Did you learn new skills during the internship?
Yes, I learnt how to design lessons plans, practically and conceptually, whilst ensuring material was inclusive and hands on. I developed my knowledge of the principles of the Scottish curriculum an gained an in-depth understanding of STEM in the curriculum. I also developed my digital design skills and built on my knowledge of peatlands and the natural history of the highlands.
Has this placement helped you to understand how policy-based organisations operate?
Yes, I learnt a lot about educational policy, particularly in relation to climate change education. I furthered my understanding of how SSA and HIE operate in their educational delivery. I also learnt how SSA can work with partners across the environmental sector in creating educational content, and how they, as an educational-outreach organisation can draw on a range of partners to inform activities and deliver meaningful lessons.
Do you think the internships are useful for your future career prospects?
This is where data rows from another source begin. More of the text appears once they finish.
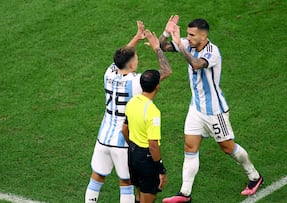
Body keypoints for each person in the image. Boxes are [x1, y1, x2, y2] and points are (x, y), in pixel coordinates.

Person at [159, 16, 263, 203]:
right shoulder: (188, 44)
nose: (188, 38)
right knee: (190, 147)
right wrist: (167, 32)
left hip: (215, 112)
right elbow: (162, 47)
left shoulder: (212, 52)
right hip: (196, 109)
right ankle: (185, 194)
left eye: (192, 35)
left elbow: (196, 64)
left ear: (204, 36)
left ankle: (254, 176)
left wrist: (180, 46)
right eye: (187, 34)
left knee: (227, 147)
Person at [84, 20, 172, 203]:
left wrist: (136, 38)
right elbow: (165, 70)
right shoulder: (136, 82)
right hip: (123, 140)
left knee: (96, 177)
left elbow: (120, 58)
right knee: (126, 183)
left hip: (103, 137)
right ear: (131, 64)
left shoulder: (108, 73)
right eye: (136, 58)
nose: (137, 59)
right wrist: (157, 48)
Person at [122, 69, 167, 203]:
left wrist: (132, 146)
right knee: (148, 197)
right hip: (146, 159)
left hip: (133, 154)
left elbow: (124, 129)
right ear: (157, 86)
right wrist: (161, 169)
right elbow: (153, 145)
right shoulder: (152, 111)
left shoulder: (132, 101)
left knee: (139, 194)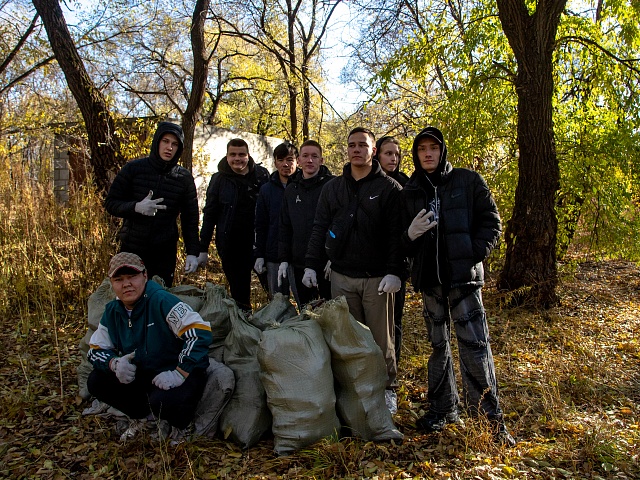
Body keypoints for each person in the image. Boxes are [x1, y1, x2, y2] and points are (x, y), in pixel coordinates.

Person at [401, 126, 514, 445]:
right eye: (422, 148)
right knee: (438, 348)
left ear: (442, 151)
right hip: (430, 284)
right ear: (416, 154)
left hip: (463, 282)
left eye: (433, 148)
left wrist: (472, 254)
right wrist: (409, 235)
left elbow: (492, 222)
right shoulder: (410, 191)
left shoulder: (467, 181)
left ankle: (490, 422)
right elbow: (399, 242)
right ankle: (442, 410)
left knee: (476, 348)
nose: (428, 153)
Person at [304, 127, 404, 414]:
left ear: (373, 150)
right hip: (341, 277)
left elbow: (396, 235)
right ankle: (354, 391)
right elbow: (319, 228)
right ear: (346, 151)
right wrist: (311, 264)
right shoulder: (333, 188)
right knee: (348, 339)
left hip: (377, 279)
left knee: (381, 339)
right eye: (351, 145)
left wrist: (394, 271)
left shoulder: (389, 189)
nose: (356, 149)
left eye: (363, 145)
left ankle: (387, 390)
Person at [87, 252, 212, 442]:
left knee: (163, 401)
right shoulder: (113, 311)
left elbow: (199, 332)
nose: (126, 284)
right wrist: (114, 364)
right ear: (111, 283)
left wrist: (179, 373)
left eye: (132, 277)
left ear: (145, 276)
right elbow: (95, 349)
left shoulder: (161, 300)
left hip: (179, 373)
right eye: (119, 279)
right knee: (96, 380)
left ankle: (182, 426)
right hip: (146, 373)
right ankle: (144, 418)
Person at [104, 122, 200, 287]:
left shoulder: (183, 178)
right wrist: (136, 207)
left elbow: (190, 217)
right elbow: (111, 203)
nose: (169, 147)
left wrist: (192, 252)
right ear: (157, 142)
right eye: (165, 141)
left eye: (174, 144)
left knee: (159, 297)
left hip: (164, 251)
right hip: (132, 247)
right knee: (130, 298)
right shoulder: (133, 169)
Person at [198, 138, 269, 312]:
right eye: (233, 155)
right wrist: (203, 248)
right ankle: (245, 329)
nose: (237, 158)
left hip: (260, 244)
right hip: (231, 246)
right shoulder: (219, 179)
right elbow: (210, 214)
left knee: (274, 290)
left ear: (248, 155)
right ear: (227, 156)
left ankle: (277, 327)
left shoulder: (262, 176)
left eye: (241, 154)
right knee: (240, 296)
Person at [277, 140, 333, 308]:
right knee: (307, 312)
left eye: (314, 156)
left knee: (331, 314)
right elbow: (285, 226)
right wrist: (284, 259)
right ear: (299, 160)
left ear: (321, 160)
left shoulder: (333, 186)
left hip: (327, 266)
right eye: (306, 156)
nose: (310, 160)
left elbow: (340, 223)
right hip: (299, 263)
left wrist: (334, 255)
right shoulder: (291, 189)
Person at [375, 136, 410, 365]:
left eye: (396, 154)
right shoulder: (368, 181)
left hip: (397, 261)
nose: (393, 158)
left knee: (394, 317)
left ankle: (392, 366)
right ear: (377, 154)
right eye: (388, 153)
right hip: (370, 263)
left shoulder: (406, 184)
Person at [254, 142, 299, 299]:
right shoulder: (266, 189)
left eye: (289, 159)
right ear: (275, 162)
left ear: (297, 161)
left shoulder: (304, 185)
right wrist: (259, 254)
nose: (285, 164)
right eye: (280, 160)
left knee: (308, 306)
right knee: (278, 304)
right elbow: (261, 224)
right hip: (274, 255)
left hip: (300, 257)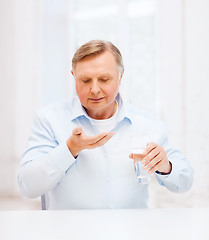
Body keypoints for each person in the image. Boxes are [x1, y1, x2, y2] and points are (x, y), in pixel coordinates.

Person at [18, 40, 193, 209]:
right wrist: (69, 149)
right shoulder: (49, 119)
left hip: (131, 233)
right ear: (74, 76)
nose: (94, 89)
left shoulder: (147, 124)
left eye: (104, 79)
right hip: (69, 233)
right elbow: (28, 187)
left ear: (120, 75)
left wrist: (166, 166)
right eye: (85, 80)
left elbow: (184, 181)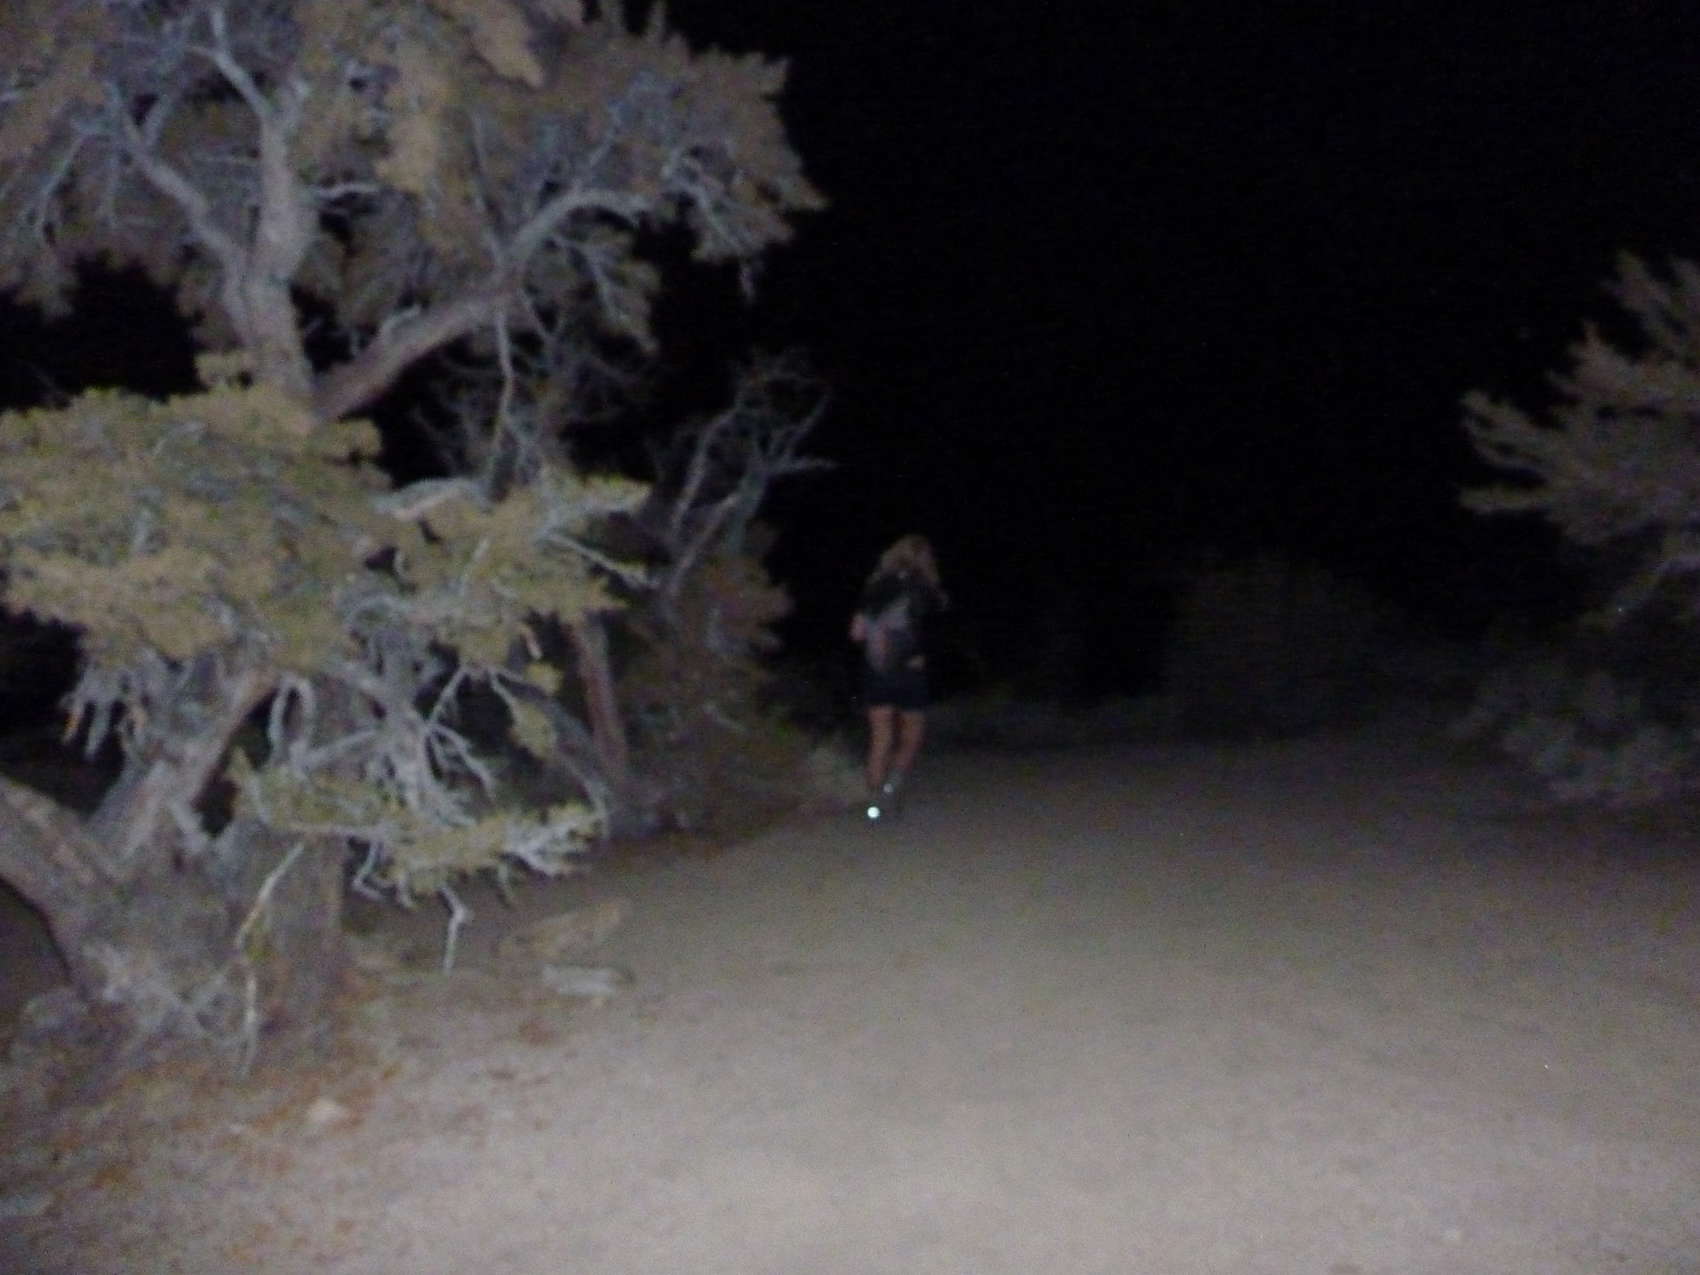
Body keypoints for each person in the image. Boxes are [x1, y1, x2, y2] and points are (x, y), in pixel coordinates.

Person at [849, 534, 947, 816]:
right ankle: (891, 787)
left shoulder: (875, 587)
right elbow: (933, 635)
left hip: (876, 670)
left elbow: (856, 633)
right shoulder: (927, 589)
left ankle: (874, 800)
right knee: (911, 735)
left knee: (880, 736)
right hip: (910, 672)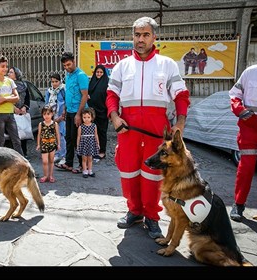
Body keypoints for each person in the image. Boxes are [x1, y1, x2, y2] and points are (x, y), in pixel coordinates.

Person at [106, 16, 190, 239]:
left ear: (154, 37)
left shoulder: (167, 65)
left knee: (153, 175)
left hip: (156, 131)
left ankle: (152, 216)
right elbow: (111, 95)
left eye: (145, 35)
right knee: (128, 172)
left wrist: (180, 122)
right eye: (137, 35)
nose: (140, 39)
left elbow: (181, 95)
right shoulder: (122, 66)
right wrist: (114, 117)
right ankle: (134, 211)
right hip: (128, 130)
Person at [228, 64, 257, 222]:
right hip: (250, 125)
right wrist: (238, 109)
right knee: (246, 168)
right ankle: (238, 204)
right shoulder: (250, 72)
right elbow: (235, 94)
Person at [55, 52, 89, 174]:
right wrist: (64, 109)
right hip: (69, 112)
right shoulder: (68, 75)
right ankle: (69, 163)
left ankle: (82, 165)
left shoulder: (81, 75)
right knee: (68, 138)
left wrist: (79, 115)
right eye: (64, 65)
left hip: (78, 113)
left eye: (68, 64)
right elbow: (68, 94)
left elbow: (85, 96)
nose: (67, 67)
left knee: (78, 140)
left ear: (74, 61)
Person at [0, 55, 23, 156]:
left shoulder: (10, 81)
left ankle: (22, 161)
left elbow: (17, 98)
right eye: (2, 66)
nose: (5, 69)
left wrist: (3, 98)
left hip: (10, 113)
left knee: (16, 140)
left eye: (6, 66)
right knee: (1, 141)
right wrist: (9, 97)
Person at [87, 64, 109, 160]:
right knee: (92, 131)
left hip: (103, 112)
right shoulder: (92, 82)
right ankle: (94, 150)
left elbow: (108, 97)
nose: (99, 74)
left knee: (102, 132)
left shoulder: (107, 83)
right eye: (97, 72)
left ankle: (102, 151)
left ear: (104, 73)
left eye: (101, 72)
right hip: (92, 112)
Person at [8, 67, 31, 157]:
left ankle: (23, 154)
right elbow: (6, 98)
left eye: (11, 72)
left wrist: (25, 107)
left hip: (22, 112)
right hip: (11, 113)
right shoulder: (7, 85)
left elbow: (27, 98)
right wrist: (14, 108)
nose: (9, 74)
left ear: (16, 74)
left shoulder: (24, 85)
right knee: (12, 135)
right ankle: (13, 156)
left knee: (23, 133)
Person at [36, 105, 61, 183]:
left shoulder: (55, 124)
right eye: (44, 114)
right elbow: (39, 134)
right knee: (45, 161)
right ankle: (45, 175)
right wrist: (38, 144)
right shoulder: (41, 124)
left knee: (51, 160)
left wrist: (58, 144)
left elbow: (57, 134)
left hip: (52, 144)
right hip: (44, 144)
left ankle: (50, 175)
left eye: (48, 114)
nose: (46, 116)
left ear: (52, 114)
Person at [45, 73, 66, 164]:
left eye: (56, 81)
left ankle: (63, 155)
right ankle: (56, 154)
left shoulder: (63, 90)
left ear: (60, 81)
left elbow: (66, 102)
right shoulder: (49, 91)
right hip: (52, 117)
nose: (54, 84)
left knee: (61, 136)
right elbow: (46, 104)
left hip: (61, 117)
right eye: (52, 82)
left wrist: (62, 116)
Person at [76, 107, 100, 178]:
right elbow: (78, 136)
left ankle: (90, 170)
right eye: (84, 117)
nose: (86, 119)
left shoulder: (94, 126)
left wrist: (98, 143)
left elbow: (96, 135)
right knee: (84, 159)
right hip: (84, 144)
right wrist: (78, 145)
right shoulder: (81, 127)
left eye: (88, 117)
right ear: (82, 117)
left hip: (91, 143)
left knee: (90, 158)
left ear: (92, 117)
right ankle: (85, 170)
Yes this internship has improved my knowledge of climate education and STEM activities whilst giving me an insight into the barriers pupils face in accessing STEM, and sustainability, education. With Glasgow this year hosting the COP summit, this type of work is invaluable, and to be a part of the wider climate education movement in Scotland has been hugely rewarding. The knowledge gained has shaped my current role – shortly after completing the internship I started a new job as a climate education researcher at the university of Glasgow, and I can safely say the experience with SAGES massively helped in being offered the job and I have carried over the knowledge, skills and experience into my new role. The placement has given me confidence for designing Education for Sustainable Development (ESD) activities (albeit classroom based) for the schools in Glasgow I work with. I am also starting a p/t position on an ERASMUS+ project with the University of Valencia, researching women’s representation in STEM educational material, soon. The placement has ignited a passion for increasing participation in STEM subjects and careers for those underrepresented, such as women and minority groups.